Il n’est pas impossible de réduire de moitié la densité (ou de doubler la superficie nécessaire pour chaque employé). Par exemple, nos anciens bureaux de Deloitte à Montréal et à Toronto allouaient environ 300 pieds carrés par personne, alors que nos nouveaux bureaux (qui sont splendides d’ailleurs) allouent 160 pieds carrés par personne. En supposant que plusieurs entreprises ont également accru la densité de leurs locaux au cours des dernières années, le fait de doubler l’espace requis par employé ferait en sorte qu’ils retrouveraient leur superficie d’il y a quelques années.

En 2017, la superficie moyenne par employé était de 151 pieds carrés aux États-Unis comparativement à 425 en 1990 (trois fois plus) et à 600 en 1970 (quatre fois plus).

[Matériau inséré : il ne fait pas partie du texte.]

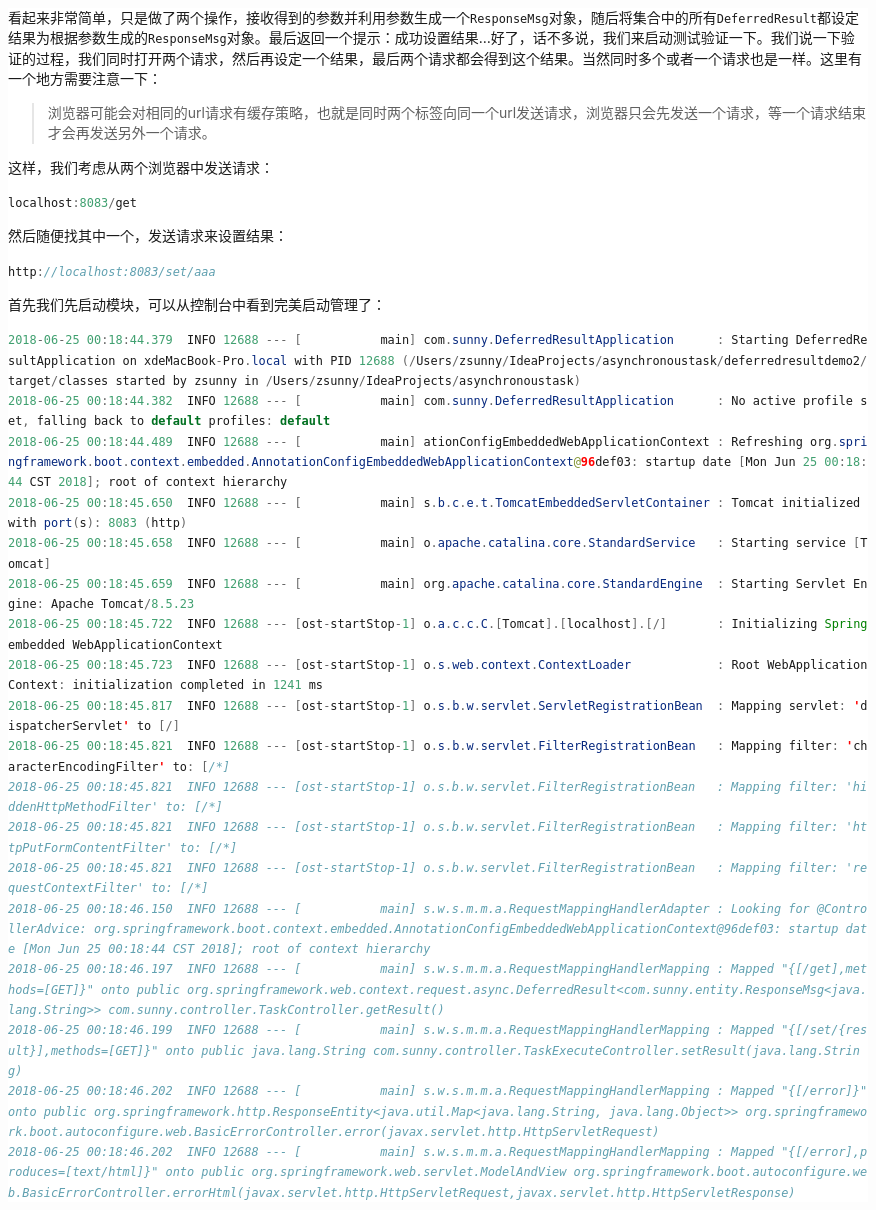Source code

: 看起来非常简单，只是做了两个操作，接收得到的参数并利用参数生成一个`ResponseMsg`对象，随后将集合中的所有`DeferredResult`都设定结果为根据参数生成的`ResponseMsg`对象。最后返回一个提示：成功设置结果…好了，话不多说，我们来启动测试验证一下。我们说一下验证的过程，我们同时打开两个请求，然后再设定一个结果，最后两个请求都会得到这个结果。当然同时多个或者一个请求也是一样。这里有一个地方需要注意一下：

> 浏览器可能会对相同的url请求有缓存策略，也就是同时两个标签向同一个url发送请求，浏览器只会先发送一个请求，等一个请求结束才会再发送另外一个请求。

这样，我们考虑从两个浏览器中发送请求：

```java
localhost:8083/get
```

然后随便找其中一个，发送请求来设置结果：

```java
http://localhost:8083/set/aaa
```

首先我们先启动模块，可以从控制台中看到完美启动管理了：

```java
2018-06-25 00:18:44.379  INFO 12688 --- [           main] com.sunny.DeferredResultApplication      : Starting DeferredResultApplication on xdeMacBook-Pro.local with PID 12688 (/Users/zsunny/IdeaProjects/asynchronoustask/deferredresultdemo2/target/classes started by zsunny in /Users/zsunny/IdeaProjects/asynchronoustask)
2018-06-25 00:18:44.382  INFO 12688 --- [           main] com.sunny.DeferredResultApplication      : No active profile set, falling back to default profiles: default
2018-06-25 00:18:44.489  INFO 12688 --- [           main] ationConfigEmbeddedWebApplicationContext : Refreshing org.springframework.boot.context.embedded.AnnotationConfigEmbeddedWebApplicationContext@96def03: startup date [Mon Jun 25 00:18:44 CST 2018]; root of context hierarchy
2018-06-25 00:18:45.650  INFO 12688 --- [           main] s.b.c.e.t.TomcatEmbeddedServletContainer : Tomcat initialized with port(s): 8083 (http)
2018-06-25 00:18:45.658  INFO 12688 --- [           main] o.apache.catalina.core.StandardService   : Starting service [Tomcat]
2018-06-25 00:18:45.659  INFO 12688 --- [           main] org.apache.catalina.core.StandardEngine  : Starting Servlet Engine: Apache Tomcat/8.5.23
2018-06-25 00:18:45.722  INFO 12688 --- [ost-startStop-1] o.a.c.c.C.[Tomcat].[localhost].[/]       : Initializing Spring embedded WebApplicationContext
2018-06-25 00:18:45.723  INFO 12688 --- [ost-startStop-1] o.s.web.context.ContextLoader            : Root WebApplicationContext: initialization completed in 1241 ms
2018-06-25 00:18:45.817  INFO 12688 --- [ost-startStop-1] o.s.b.w.servlet.ServletRegistrationBean  : Mapping servlet: 'dispatcherServlet' to [/]
2018-06-25 00:18:45.821  INFO 12688 --- [ost-startStop-1] o.s.b.w.servlet.FilterRegistrationBean   : Mapping filter: 'characterEncodingFilter' to: [/*]
2018-06-25 00:18:45.821  INFO 12688 --- [ost-startStop-1] o.s.b.w.servlet.FilterRegistrationBean   : Mapping filter: 'hiddenHttpMethodFilter' to: [/*]
2018-06-25 00:18:45.821  INFO 12688 --- [ost-startStop-1] o.s.b.w.servlet.FilterRegistrationBean   : Mapping filter: 'httpPutFormContentFilter' to: [/*]
2018-06-25 00:18:45.821  INFO 12688 --- [ost-startStop-1] o.s.b.w.servlet.FilterRegistrationBean   : Mapping filter: 'requestContextFilter' to: [/*]
2018-06-25 00:18:46.150  INFO 12688 --- [           main] s.w.s.m.m.a.RequestMappingHandlerAdapter : Looking for @ControllerAdvice: org.springframework.boot.context.embedded.AnnotationConfigEmbeddedWebApplicationContext@96def03: startup date [Mon Jun 25 00:18:44 CST 2018]; root of context hierarchy
2018-06-25 00:18:46.197  INFO 12688 --- [           main] s.w.s.m.m.a.RequestMappingHandlerMapping : Mapped "{[/get],methods=[GET]}" onto public org.springframework.web.context.request.async.DeferredResult<com.sunny.entity.ResponseMsg<java.lang.String>> com.sunny.controller.TaskController.getResult()
2018-06-25 00:18:46.199  INFO 12688 --- [           main] s.w.s.m.m.a.RequestMappingHandlerMapping : Mapped "{[/set/{result}],methods=[GET]}" onto public java.lang.String com.sunny.controller.TaskExecuteController.setResult(java.lang.String)
2018-06-25 00:18:46.202  INFO 12688 --- [           main] s.w.s.m.m.a.RequestMappingHandlerMapping : Mapped "{[/error]}" onto public org.springframework.http.ResponseEntity<java.util.Map<java.lang.String, java.lang.Object>> org.springframework.boot.autoconfigure.web.BasicErrorController.error(javax.servlet.http.HttpServletRequest)
2018-06-25 00:18:46.202  INFO 12688 --- [           main] s.w.s.m.m.a.RequestMappingHandlerMapping : Mapped "{[/error],produces=[text/html]}" onto public org.springframework.web.servlet.ModelAndView org.springframework.boot.autoconfigure.web.BasicErrorController.errorHtml(javax.servlet.http.HttpServletRequest,javax.servlet.http.HttpServletResponse)
```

Évidemment, ce n’est pas uniquement une question de superficie, mais plutôt en fonction de l’agilité. David Cairns ajoute que « non seulement les entreprises accorderont-elles de la valeur aux contrats de location assortis d’une durée flexible, mais elles apprécieront plus que jamais les configurations agiles dans un monde post-pandémie ».

Un jour, un vaccin sera créé, un remède sera trouvé ou l’immunité sera atteinte, peut-être même les trois en même temps. Il se passera alors quelque chose d’intéressant. En effet, on pourrait alors renouer avec la tendance des 50 dernières années visant à augmenter la densité des locaux, ce qui permettrait aux entreprises de réduire leurs frais immobiliers. Ou peut-être que la distanciation sociale sera tellement ancrée dans l’esprit des travailleurs que cette habitude se poursuivra à long terme. Même s’il n’y aura plus de risque d’infection, plusieurs d’entre nous pourraient continuer de se sentir claustrophobes, ou plutôt dirais-je « coronaphobes », lorsque des collègues s’assoiront ou passeront trop près de nous.

Et les discussions près du distributeur d’eau se feront plutôt près d’une énorme bouteille de désinfectant pour les mains, ou alors sur Zoom, pour les personnes qui n’auront plus besoin de revenir au bureau.